Empresas y finanzas

BP profits exceed expectations, cuts capex



    By Dmitry Zhdannikov and Ron Bousso

    LONDON (Reuters) - Oil major BP (BP..LO)beat profit expectations for the fourth quarter of 2014 on Tuesday while taking a $3.6 billion impairment charge and cutting capital expenditures due to low oil prices.

    The firm reported underlying replacement cost profit at $2.2 billion versus expectations of $1.5 billion.

    BP said it took a $3.6 billion post-tax net charge mainly relating to impairments of upstream assets in the North Sea and Angola due to lower oil prices and resulting in a fourth quarter replacement cost loss of $969 million.

    The company said it would cut capex to $20 billion in 2015 from $22.9 billion in 2014. It maintained its quarterly dividend at 10 cents per ordinary share.

    "We have now entered a new and challenging phase of low oil prices through the near and medium term," said Bob Dudley, BP's chief executive. "Our focus must now be on resetting BP."

    BP said its stake of just under 20 percent in Russian state oil major Rosneft generated a profit $470 million, down from $1.1 billion in the same quarter a year ago but up from just $110 million in the third quarter. It added the figures were based on provisional numbers and could change.

    BP's peers, including Chevron and Royal Dutch Shell, have responded to the drop in oil prices by around 60 percent since June by cutting spending over the next few years.

    Shell said it would trim its planned investments by $15 billion over the next three years but warned against "overreacting" to the declines. Chevron executives slashed the company's 2015 capital budget by 13 percent to $35 billion.

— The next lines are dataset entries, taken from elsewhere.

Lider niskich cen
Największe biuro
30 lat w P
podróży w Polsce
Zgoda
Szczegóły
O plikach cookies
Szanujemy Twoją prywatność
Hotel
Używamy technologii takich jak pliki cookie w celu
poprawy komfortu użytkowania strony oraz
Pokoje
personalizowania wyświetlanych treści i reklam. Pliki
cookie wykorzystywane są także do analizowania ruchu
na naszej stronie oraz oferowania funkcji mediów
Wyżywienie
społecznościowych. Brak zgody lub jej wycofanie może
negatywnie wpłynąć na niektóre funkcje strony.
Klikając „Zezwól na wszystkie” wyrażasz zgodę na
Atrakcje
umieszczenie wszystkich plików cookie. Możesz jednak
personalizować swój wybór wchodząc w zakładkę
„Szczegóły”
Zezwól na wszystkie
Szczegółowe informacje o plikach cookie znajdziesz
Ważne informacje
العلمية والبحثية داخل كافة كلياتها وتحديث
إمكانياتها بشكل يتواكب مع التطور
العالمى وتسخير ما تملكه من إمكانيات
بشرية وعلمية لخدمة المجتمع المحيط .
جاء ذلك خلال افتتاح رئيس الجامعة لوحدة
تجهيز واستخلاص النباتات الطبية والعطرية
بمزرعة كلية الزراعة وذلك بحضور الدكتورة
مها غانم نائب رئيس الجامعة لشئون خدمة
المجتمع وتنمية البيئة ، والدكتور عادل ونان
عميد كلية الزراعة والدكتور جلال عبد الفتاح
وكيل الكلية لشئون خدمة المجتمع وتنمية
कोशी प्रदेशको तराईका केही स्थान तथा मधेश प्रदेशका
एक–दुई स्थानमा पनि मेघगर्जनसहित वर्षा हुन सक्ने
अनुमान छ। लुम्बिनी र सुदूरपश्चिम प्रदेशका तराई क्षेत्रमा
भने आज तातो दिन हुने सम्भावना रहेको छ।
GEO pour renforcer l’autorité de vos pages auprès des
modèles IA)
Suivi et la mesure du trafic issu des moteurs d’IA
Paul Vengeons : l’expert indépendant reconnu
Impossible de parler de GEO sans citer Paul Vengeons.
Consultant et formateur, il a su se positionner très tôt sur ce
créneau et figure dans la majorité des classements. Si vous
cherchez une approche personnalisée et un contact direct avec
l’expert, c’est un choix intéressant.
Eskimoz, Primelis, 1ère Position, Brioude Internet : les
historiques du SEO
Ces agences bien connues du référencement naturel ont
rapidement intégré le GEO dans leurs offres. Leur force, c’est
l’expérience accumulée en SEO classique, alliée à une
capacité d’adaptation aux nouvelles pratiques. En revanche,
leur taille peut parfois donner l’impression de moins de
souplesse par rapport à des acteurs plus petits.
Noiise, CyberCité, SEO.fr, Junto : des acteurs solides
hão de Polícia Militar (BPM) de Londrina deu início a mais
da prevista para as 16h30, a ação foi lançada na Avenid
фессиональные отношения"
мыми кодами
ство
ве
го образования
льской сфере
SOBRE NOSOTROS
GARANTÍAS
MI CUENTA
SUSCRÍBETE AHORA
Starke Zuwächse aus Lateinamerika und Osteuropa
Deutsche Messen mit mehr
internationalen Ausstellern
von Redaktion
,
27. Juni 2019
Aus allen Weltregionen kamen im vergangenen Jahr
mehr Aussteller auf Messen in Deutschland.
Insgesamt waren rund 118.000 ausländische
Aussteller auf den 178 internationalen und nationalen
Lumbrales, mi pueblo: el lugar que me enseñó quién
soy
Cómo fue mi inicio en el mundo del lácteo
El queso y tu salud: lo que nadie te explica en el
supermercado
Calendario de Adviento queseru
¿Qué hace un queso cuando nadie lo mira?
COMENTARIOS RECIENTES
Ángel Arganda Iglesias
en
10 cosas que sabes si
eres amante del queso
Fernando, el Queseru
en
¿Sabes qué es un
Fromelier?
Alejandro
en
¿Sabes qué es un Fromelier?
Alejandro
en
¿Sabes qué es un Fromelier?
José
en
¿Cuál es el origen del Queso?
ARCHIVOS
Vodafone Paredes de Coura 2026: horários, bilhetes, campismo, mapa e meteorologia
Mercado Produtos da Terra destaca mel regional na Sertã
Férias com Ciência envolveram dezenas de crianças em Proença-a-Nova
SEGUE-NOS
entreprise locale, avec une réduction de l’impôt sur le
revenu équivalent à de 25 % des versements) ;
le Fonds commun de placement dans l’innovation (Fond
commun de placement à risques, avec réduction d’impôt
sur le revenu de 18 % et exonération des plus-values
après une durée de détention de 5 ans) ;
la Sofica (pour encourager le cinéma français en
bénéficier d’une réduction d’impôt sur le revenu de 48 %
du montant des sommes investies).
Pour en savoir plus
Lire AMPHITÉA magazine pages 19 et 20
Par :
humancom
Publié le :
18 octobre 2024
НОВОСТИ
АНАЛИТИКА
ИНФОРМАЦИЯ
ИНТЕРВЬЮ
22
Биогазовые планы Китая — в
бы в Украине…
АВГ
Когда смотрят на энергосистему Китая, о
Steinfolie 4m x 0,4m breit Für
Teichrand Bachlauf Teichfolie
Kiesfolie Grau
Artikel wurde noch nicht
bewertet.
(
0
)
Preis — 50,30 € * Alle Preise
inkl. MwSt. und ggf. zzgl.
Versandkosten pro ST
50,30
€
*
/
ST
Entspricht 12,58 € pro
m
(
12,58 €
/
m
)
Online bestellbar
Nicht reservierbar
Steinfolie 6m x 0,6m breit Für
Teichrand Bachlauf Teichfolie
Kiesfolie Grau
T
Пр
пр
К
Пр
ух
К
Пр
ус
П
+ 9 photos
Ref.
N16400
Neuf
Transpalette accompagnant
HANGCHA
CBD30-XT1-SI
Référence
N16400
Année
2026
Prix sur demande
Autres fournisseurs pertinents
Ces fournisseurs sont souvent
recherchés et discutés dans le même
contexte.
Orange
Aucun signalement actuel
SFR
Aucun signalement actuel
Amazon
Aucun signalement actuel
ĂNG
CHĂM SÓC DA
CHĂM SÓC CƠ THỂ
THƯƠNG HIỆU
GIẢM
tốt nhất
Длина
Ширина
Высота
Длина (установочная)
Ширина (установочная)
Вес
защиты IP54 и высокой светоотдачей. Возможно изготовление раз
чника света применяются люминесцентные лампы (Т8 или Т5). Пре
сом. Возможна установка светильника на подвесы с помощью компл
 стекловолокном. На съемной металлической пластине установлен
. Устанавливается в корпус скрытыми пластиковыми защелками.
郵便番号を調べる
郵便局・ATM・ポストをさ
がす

    BP has sold $40 billion of assets since the 2010 Gulf of Mexico spill and announced an additional $10 billion disposal by 2015.

    BP said production for full year 2015 is expected to be higher than 2014 despite plans to reduce exploration expenditure and postpone marginal projects.

    BP?s net debt at the end of 2014 was $22.6 billion and the debt-to-capitalization ratio 16.7 percent, slightly above the 16.2 percent ratio a year earlier.